Recommandation n°8 : Réintroduire dans le Code du travail le principe selon lequel l’employeur·euse doit prendre à sa charge tous les coûts découlant directement de l’exercice du télétravail

Cette recommandation, également transversale, est motivée par la hausse des coûts de l’énergie qui a un impact genré. En effet, si cette hausse des prix est évidemment uniforme, le coût pèse plus sur les femmes « puisqu’elles sont statistiquement moins rémunérées que les hommes et qu’en outre, elles sont plus souvent que les hommes à la tête d’une famille monoparentale (plus de 80 % des familles monoparentales ont une femme à leur tête) ».

La CFDT n’était pas forcément demandeuse de cette modification, dans la mesure où, bien que retirée du Code du travail par les ordonnances Macron, l’employeur reste en tout état de cause tenu de prendre en charge les frais professionnels découlant du télétravail, comme le rappelle l’article 3.1.5 de l’ANI de 2020.

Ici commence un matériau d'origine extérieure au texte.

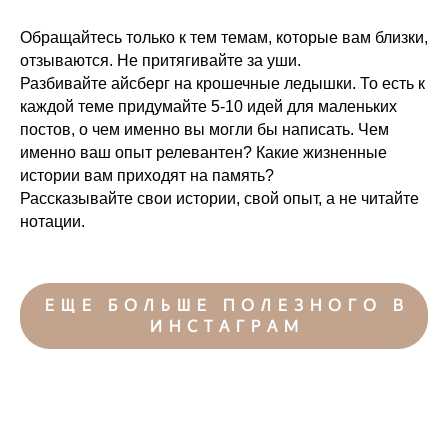
Обращайтесь только к тем темам, которые вам близки,
отзываются. Не притягивайте за уши.
Разбивайте айсберг на крошечные ледышки. То есть к
каждой теме придумайте 5-10 идей для маленьких
постов, о чем именно вы могли бы написать. Чем
именно ваш опыт релевантен? Какие жизненные
истории вам приходят на память?
Рассказывайте свои истории, свой опыт, а не читайте
нотации.
ЕЩЕ БОЛЬШЕ ПОЛЕЗНОГО В
ИНСТАГРАМ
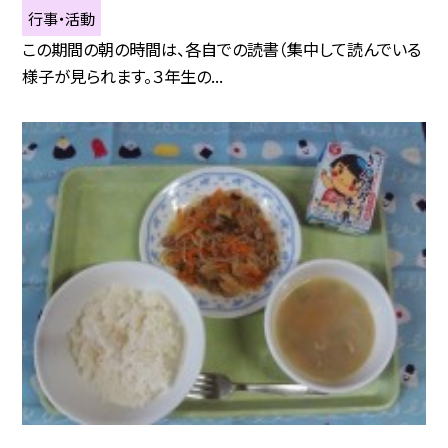
行事・活動
この期間の朝の時間は、各自での読書（集中して読んでいる
様子が見られます。３年生の...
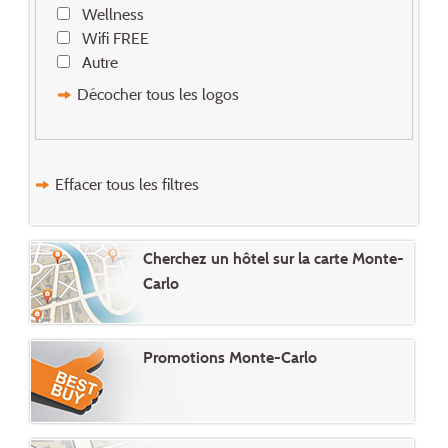
Wellness
Wifi FREE
Autre
Décocher tous les logos
Effacer tous les filtres
Cherchez un hôtel sur la carte Monte-
Carlo
Promotions Monte-Carlo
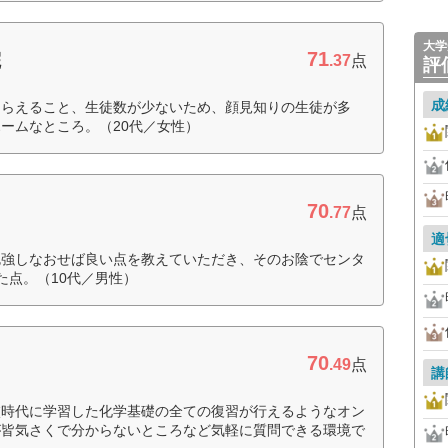
大学
71
院
.37
点
評
成
もらえること、生徒数が少ないため、顔見知りの生徒が多
ームなところ。（20代／女性）
70
.77
点
適
勉強しなおせば良い点を教えていただき、そのお陰でセンタ
た点。（10代／男性）
70
.49
点
講
校時代に学習した化学基礎の全ての復習が行えるようなオン
が皆気さくで分からないところなど気軽に質問できる環境で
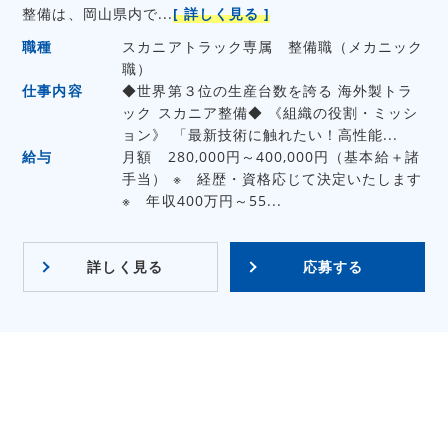
整備は、岡山県内で...
[ 詳しく見る ]
職種
スカニアトラック専属 整備職（メカニック
職）
仕事内容
◆世界第３位の生産台数を誇る 海外製トラ
ック スカニア整備◆ 《組織の役割・ミッシ
ョン》 「最新技術に触れたい！高性能...
給与
月額 280,000円～400,000円（基本給＋諸
手当） ※ 経歴・資格応じて決定いたします
※ 年収400万円～55...
詳しく見る
応募する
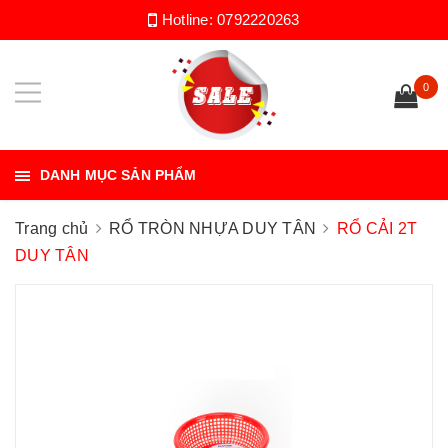
Hotline:
0792220263
0
DANH MỤC SẢN PHẨM
Trang chủ
RỔ TRÒN NHỰA DUY TÂN
RỔ CẢI 2T
DUY TÂN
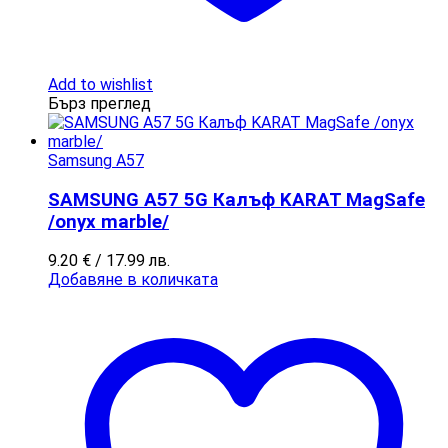
Add to wishlist
Бърз преглед
Samsung A57
SAMSUNG A57 5G Калъф KARAT MagSafe
/onyx marble/
9.20
€
/ 17.99 лв.
Добавяне в количката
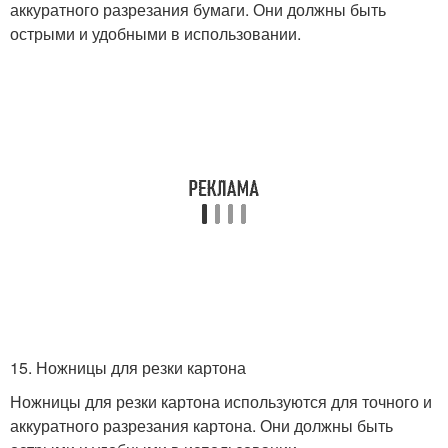
аккуратного разрезания бумаги. Они должны быть
острыми и удобными в использовании.
15. Ножницы для резки картона
Ножницы для резки картона используются для точного и
аккуратного разрезания картона. Они должны быть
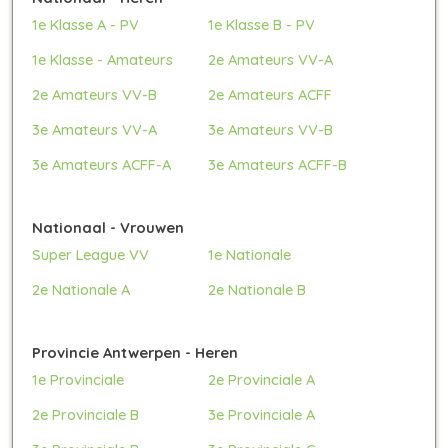
1e Klasse A - PV
1e Klasse B - PV
1e Klasse - Amateurs
2e Amateurs VV-A
2e Amateurs VV-B
2e Amateurs ACFF
3e Amateurs VV-A
3e Amateurs VV-B
3e Amateurs ACFF-A
3e Amateurs ACFF-B
Nationaal - Vrouwen
Super League VV
1e Nationale
2e Nationale A
2e Nationale B
Provincie Antwerpen - Heren
1e Provinciale
2e Provinciale A
2e Provinciale B
3e Provinciale A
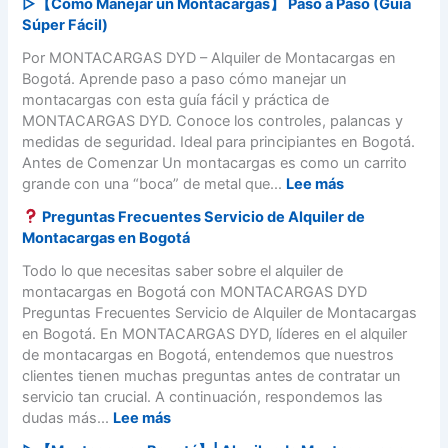
▷【Cómo Manejar un Montacargas】 Paso a Paso (Guía
u
Súper Fácil)
r
s
Por MONTACARGAS DYD – Alquiler de Montacargas en
o
Bogotá. Aprende paso a paso cómo manejar un
s
montacargas con esta guía fácil y práctica de
d
MONTACARGAS DYD. Conoce los controles, palancas y
e
medidas de seguridad. Ideal para principiantes en Bogotá.
M
Antes de Comenzar Un montacargas es como un carrito
o
:
grande con una “boca” de metal que...
Lee más
n
▷
Preguntas Frecuentes Servicio de Alquiler de
t
【
Montacargas en Bogotá
a
C
c
ó
Todo lo que necesitas saber sobre el alquiler de
a
m
montacargas en Bogotá con MONTACARGAS DYD
r
o
Preguntas Frecuentes Servicio de Alquiler de Montacargas
g
M
en Bogotá. En MONTACARGAS DYD, líderes en el alquiler
a
a
de montacargas en Bogotá, entendemos que nuestros
s
n
clientes tienen muchas preguntas antes de contratar un
e
e
servicio tan crucial. A continuación, respondemos las
n
j
:
dudas más...
Lee más
B
a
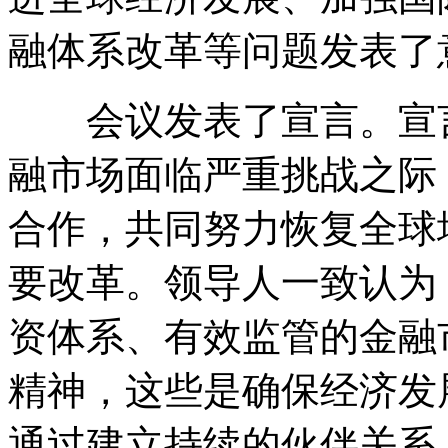
融体系改革等问题发表了
会议发表了宣言。宣言
融市场面临严重挑战之际
合作，共同努力恢复全球
要改革。领导人一致认为
资体系、有效监管的金融
精神，这些是确保经济发
通过建立持续的伙伴关系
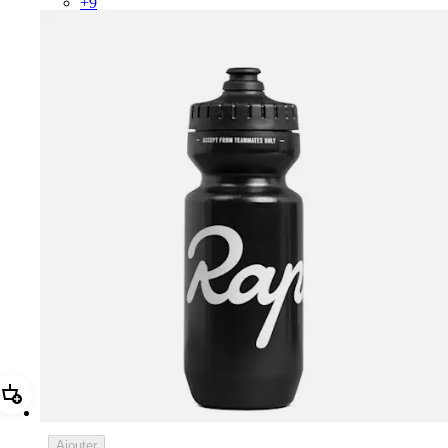
+
9
Ajouter Rapha Bidon - Small
Ajouter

Recommandation n°17 : Intégrer des indicateurs « télétravail » dans la partie Égalité professionnelle de la BDESE

Il s’agit d’une recommandation visant à agir sur le long terme afin de s’assurer que le télétravail est favorable à l’évolution professionnelle des femmes comme des hommes. Pour ce faire, et pour limiter les éventuels effets négatifs constatés, il est nécessaire de disposer de données objectives accessibles aux représentants du personnel telles que le nombre de jours de télétravail demandés et refusés en fonction du sexe (avec une répartition par poste et niveau hiérarchique).

 

Cette recommandation, fortement appuyée par la CFDT, nécessite une évolution de la Base de Données économiques, sociales et environnementales (BDESE) en intégrant des nouveaux indicateurs au sein du diagnostic et de l'analyse de la situation comparée des femmes et des hommes prévus à l’article L.2312-36 du Code du travail.

Le télétravail est bien parti pour s’inscrire dans la durée... Pour ne pas que les inégalités femmes-hommes préexistantes s’inscrivent également dans la durée, voire pire, qu'elles se renforcent avec le télétravail, il est essentiel que les pouvoirs publics transposent les recommandations du HCE et que les acteurs du dialogue social s’emparent de l’ensemble des recommandations !

 

 

 

(1) Contrairement au MEDEF, la CPME, l’U2P, la FESAC et à la FNSEA…

(2) Art. L.2253-1, 9° C.trav.

(3) Art. L.2241-1, 2°, C.trav (ordre public) et L.2241-11 C.trav. (dispositions supplétives).

(4) Art. L.2242-1, 2°, C.trav. (ordre public) et L.2242-17 C.trav (dispositions supplétives).